**Tugas 1:** Salin persis baris-baris pada entri, mulai dari baris yang memuat "family: Limnichidae" hingga baris yang memuat "order: Symphypleona", dengan kedua baris batas tersebut ikut disertakan.

# # # # # # #

|
Pada 12-24 Agustus 2013, penulis
berkesempatan mengunjungi wilayah Midwest yang dikenal sebagai the breadbasket
of America. Wilayah itu terletak di tengah-utara AS yang terdiri atas 12 negara
bagian.
Wilayah yang
pada abad ke-18 hingga ke-19 mula-mula hanya ”padang lalang” dan sebagian kecil
berupa hutan itu saat ini menjadi lahan pertanian paling subur di dunia.
Midwest merupakan pusat produksi biji-bijian, terutama gandum, jagung, dan
kedelai yang merupakan komoditas ekspor pertanian utama yang mendatangkan
miliaran dollar AS tiap tahun. Midwest juga pusat produksi beras, daging, susu
dan produk turunannya, serta buah-buahan.
Di bidang
industri dan jasa, wilayah itu juga pusat perusahaan-perusahaan raksasa yang
memonopoli riset pertanian, benih, pestisida, pupuk, dan perdagangan
biji-bijian di dunia. Beberapa perguruan tinggi besar berbasis pertanian juga
ada di wilayah tersebut. Tidak aneh jika pertanian menjadi penyumbang ekonomi
terbesar di Midwest.
Penulis
berkesempatan juga berbincang dengan petani di sana dan sempat mengajukan
pertanyaan ”bodoh” tentang beberapa mesin pertanian dan lumbung penyimpan hasil
panen yang semuanya serba raksasa. Penulis bertanya apakah semua itu milik
koperasi atau komunitas. Namun, ternyata tidak karena semua dimiliki seorang
petani. Rata-rata petani memiliki semua fasilitas tersebut. Tak aneh jika ada
sepasang kakek dan nenek, yang sudah memiliki enam cucu, sanggup mengelola
lahan pertanian seluas 700 hektar dengan hanya dibantu seorang pekerja.

# # # # # # #

**Tugas 2:** Teruskan teks tentang pertanian di wilayah Midwest AS, dimulai setelah kalimat terakhirnya.

# # # # # # #

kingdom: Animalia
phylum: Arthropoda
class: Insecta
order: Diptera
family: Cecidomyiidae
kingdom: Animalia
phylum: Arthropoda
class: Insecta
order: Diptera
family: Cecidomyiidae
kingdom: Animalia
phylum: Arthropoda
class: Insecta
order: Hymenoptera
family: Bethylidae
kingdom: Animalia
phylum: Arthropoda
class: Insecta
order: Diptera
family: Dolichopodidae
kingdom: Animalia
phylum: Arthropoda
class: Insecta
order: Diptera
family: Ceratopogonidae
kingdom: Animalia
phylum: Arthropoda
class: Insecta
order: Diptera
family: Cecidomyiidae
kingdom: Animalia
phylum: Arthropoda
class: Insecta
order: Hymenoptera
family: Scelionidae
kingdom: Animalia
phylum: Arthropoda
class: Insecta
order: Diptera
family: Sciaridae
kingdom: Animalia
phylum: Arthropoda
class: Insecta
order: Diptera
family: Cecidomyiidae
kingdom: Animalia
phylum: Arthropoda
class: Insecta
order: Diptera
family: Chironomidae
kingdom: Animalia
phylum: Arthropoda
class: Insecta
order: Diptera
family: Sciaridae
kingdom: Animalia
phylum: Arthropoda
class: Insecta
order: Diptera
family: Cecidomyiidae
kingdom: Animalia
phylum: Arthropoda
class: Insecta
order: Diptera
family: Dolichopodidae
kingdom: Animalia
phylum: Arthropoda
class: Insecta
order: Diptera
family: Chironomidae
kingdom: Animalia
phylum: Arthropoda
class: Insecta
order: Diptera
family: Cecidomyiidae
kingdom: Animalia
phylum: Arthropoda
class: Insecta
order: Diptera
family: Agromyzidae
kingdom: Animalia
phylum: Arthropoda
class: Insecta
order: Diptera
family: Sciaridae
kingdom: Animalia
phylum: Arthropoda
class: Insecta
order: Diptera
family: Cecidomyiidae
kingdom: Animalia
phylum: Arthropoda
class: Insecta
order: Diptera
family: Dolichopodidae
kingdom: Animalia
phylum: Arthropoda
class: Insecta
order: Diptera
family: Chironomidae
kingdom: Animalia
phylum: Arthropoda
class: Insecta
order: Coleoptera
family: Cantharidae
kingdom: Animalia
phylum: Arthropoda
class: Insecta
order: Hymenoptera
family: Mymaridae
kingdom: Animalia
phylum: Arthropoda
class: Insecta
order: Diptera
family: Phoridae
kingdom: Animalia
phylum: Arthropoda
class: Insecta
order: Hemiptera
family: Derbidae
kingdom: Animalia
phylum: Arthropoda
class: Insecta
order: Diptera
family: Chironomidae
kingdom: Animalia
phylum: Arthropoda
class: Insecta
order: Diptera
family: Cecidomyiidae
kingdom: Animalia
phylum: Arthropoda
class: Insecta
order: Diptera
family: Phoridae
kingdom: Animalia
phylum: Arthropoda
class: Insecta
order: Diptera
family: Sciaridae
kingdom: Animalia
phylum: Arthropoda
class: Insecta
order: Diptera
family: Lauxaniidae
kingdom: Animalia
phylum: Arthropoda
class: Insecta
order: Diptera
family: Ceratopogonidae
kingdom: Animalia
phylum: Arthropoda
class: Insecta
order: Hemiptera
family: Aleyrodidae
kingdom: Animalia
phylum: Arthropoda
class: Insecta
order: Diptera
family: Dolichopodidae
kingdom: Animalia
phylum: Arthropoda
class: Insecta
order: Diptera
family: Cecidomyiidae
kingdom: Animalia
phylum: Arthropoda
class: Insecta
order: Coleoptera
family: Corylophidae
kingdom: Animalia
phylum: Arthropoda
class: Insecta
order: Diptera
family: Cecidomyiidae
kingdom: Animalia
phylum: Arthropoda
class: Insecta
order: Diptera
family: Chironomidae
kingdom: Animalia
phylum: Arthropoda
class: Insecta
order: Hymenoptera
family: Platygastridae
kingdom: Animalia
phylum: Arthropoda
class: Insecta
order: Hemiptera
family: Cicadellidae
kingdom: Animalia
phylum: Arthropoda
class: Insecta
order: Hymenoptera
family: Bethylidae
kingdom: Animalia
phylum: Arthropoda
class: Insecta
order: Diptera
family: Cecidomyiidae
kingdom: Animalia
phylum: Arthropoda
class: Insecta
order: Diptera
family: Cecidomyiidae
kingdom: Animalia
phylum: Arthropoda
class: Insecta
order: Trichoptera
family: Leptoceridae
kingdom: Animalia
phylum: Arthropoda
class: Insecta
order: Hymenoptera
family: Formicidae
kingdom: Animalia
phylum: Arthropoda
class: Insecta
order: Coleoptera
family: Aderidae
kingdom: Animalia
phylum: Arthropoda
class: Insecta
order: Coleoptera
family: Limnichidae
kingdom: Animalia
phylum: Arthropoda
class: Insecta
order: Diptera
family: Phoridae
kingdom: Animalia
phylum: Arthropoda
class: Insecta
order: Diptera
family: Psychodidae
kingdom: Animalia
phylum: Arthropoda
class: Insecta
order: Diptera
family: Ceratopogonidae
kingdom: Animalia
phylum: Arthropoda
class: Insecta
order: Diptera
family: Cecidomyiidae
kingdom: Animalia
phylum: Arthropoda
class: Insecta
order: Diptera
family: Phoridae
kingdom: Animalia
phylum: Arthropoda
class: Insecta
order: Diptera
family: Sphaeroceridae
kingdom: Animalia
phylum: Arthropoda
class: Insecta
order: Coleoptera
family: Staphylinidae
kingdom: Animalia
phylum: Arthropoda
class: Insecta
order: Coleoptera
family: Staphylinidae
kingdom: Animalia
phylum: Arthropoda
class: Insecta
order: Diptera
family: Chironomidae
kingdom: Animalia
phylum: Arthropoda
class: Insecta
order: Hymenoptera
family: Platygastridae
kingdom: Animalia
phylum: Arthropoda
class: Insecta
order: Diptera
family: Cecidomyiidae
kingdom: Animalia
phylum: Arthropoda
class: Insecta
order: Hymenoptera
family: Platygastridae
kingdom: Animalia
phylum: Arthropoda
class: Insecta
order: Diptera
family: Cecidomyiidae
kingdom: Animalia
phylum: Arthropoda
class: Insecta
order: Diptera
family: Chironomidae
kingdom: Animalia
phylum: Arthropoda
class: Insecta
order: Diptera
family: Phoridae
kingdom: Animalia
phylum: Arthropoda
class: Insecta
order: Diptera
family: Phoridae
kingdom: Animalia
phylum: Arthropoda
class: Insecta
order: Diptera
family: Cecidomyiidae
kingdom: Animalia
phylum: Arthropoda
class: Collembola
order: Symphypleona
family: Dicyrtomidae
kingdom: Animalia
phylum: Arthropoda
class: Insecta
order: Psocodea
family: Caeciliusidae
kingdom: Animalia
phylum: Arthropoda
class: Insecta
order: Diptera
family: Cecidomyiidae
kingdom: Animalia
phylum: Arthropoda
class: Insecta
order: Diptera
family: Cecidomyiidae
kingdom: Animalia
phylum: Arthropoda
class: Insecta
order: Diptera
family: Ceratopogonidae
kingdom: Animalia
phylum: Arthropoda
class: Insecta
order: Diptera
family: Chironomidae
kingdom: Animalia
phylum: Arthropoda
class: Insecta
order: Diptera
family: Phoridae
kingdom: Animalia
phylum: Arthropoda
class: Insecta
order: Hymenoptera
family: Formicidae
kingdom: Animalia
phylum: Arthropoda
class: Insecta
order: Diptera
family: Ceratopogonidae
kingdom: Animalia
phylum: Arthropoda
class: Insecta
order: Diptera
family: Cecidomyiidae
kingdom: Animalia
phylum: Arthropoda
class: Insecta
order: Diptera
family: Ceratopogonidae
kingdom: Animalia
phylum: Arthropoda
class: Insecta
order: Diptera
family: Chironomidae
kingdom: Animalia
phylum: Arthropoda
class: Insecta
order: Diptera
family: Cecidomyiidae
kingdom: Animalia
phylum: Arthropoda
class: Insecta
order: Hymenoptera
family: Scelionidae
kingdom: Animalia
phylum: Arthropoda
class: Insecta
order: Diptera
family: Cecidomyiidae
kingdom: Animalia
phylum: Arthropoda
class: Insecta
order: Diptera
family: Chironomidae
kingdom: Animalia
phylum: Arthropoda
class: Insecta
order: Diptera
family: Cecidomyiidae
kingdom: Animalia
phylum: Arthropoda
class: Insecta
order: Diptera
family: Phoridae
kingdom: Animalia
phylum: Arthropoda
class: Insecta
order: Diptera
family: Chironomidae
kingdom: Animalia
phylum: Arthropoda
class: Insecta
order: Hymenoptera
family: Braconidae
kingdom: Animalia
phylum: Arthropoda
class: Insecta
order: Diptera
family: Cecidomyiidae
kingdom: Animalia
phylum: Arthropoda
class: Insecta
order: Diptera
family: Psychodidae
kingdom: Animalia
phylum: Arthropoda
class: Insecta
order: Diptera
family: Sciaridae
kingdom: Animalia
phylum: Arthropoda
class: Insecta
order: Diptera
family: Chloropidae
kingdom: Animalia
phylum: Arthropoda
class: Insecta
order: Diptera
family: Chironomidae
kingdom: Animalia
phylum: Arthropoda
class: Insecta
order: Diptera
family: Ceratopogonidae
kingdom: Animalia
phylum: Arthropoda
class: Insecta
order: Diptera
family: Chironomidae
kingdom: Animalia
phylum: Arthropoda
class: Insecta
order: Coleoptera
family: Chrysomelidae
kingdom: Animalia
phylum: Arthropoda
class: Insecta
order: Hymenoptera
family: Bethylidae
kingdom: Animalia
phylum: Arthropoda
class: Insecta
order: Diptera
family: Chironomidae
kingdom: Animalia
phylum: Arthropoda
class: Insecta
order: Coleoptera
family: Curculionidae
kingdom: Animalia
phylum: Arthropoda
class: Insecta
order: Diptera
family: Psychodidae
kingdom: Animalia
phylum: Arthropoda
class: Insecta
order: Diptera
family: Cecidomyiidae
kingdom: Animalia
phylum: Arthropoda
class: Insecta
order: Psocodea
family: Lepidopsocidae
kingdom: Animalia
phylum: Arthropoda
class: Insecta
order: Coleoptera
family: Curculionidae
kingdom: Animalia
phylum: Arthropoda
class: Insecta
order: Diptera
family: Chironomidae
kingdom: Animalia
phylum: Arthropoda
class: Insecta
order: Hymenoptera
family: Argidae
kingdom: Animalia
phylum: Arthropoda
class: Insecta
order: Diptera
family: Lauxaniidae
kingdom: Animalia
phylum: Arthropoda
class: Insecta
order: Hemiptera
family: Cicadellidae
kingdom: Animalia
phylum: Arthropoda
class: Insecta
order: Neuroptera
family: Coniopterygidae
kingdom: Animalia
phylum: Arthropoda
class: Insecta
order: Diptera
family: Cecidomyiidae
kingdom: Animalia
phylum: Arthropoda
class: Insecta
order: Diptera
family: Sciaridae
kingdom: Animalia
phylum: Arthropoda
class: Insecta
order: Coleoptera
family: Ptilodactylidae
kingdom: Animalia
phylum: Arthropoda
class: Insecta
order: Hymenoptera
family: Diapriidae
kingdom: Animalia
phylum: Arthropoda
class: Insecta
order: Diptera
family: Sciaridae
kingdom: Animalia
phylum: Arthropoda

# # # # # # #

**Jawaban Tugas 1:**
family: Limnichidae
kingdom: Animalia
phylum: Arthropoda
class: Insecta
order: Diptera
family: Phoridae
kingdom: Animalia
phylum: Arthropoda
class: Insecta
order: Diptera
family: Psychodidae
kingdom: Animalia
phylum: Arthropoda
class: Insecta
order: Diptera
family: Ceratopogonidae
kingdom: Animalia
phylum: Arthropoda
class: Insecta
order: Diptera
family: Cecidomyiidae
kingdom: Animalia
phylum: Arthropoda
class: Insecta
order: Diptera
family: Phoridae
kingdom: Animalia
phylum: Arthropoda
class: Insecta
order: Diptera
family: Sphaeroceridae
kingdom: Animalia
phylum: Arthropoda
class: Insecta
order: Coleoptera
family: Staphylinidae
kingdom: Animalia
phylum: Arthropoda
class: Insecta
order: Coleoptera
family: Staphylinidae
kingdom: Animalia
phylum: Arthropoda
class: Insecta
order: Diptera
family: Chironomidae
kingdom: Animalia
phylum: Arthropoda
class: Insecta
order: Hymenoptera
family: Platygastridae
kingdom: Animalia
phylum: Arthropoda
class: Insecta
order: Diptera
family: Cecidomyiidae
kingdom: Animalia
phylum: Arthropoda
class: Insecta
order: Hymenoptera
family: Platygastridae
kingdom: Animalia
phylum: Arthropoda
class: Insecta
order: Diptera
family: Cecidomyiidae
kingdom: Animalia
phylum: Arthropoda
class: Insecta
order: Diptera
family: Chironomidae
kingdom: Animalia
phylum: Arthropoda
class: Insecta
order: Diptera
family: Phoridae
kingdom: Animalia
phylum: Arthropoda
class: Insecta
order: Diptera
family: Phoridae
kingdom: Animalia
phylum: Arthropoda
class: Insecta
order: Diptera
family: Cecidomyiidae
kingdom: Animalia
phylum: Arthropoda
class: Collembola
order: Symphypleona

**Jawaban Tugas 2:**
Bukan hanya
luas lahan dan peralatan yang serba raksasa, petani AS juga menikmati subsidi
”raksasa” dari negara. Rata-rata subsidi langsung 20 miliar dollar AS (setara
Rp 220 triliun) tiap tahun, hanya untuk 2,2 juta petani. Subsidi tahun 2000
bahkan 47 persen total pendapatan petani. Pada 2005, subsidi menyumbang sekitar
34,4 persen pendapatan mereka (Washington
Post, 2/7/2006). Pada 2010, total subsidi terkait dengan pertanian 172
miliar dollar AS, termasuk ”subsidi sosial” yang dibayarkan ke sektor pertanian
(Farmers Weekly, 29/7/2012). Subsidi
pertanian AS untuk setiap keluarga petani kira-kira tiga kali lipat dibandingkan
dengan petani di Eropa. Total subsidi pertanian negara maju sekitar 360 miliar
dollar AS tiap tahun (Brown, UNDP, 2012).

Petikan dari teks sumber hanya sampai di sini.